Note 1: This model uses a different model (bartowski/Qwen_Qwen3-1.7B-GGUF) as the base.

FROM ../models/Qwen_Qwen3-1.7B-Q4_K_M.gguf

TEMPLATE """
{{ if .System }}System: {{ .System }}{{ end }}
User: {{ .Prompt }}
Assistant:
"""

Create the model:

ollama create qwen-custom-2 -f ./Modelfile

Run the model:

ollama run qwen-custom-2

Expected result:

>>>

The model should now respond more normally if the template matches what the model expects.

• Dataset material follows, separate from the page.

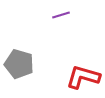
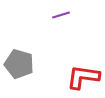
red L-shape: rotated 8 degrees counterclockwise
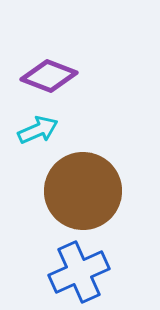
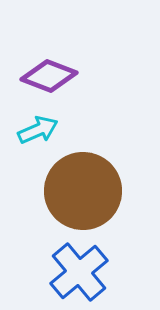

Note 2: The template is actually optional if the model already has a default template, which can be seen if you remove the TEMPLATE section and run the model.

If the output is normal, then the default template is working fine. You only need to add a custom template if the default one does not work well.

When to Use Templates

Use templates only for advanced cases.

SituationNeed to set template
Running a model from Ollama catalogNo
Creating a custom model from an Ollama catalog modelNo
Importing a GGUF model manuallyMaybe
Using a self-trained modelUsually yes
Fixing strange model outputMaybe

For most normal Ollama usage, templates can be ignored.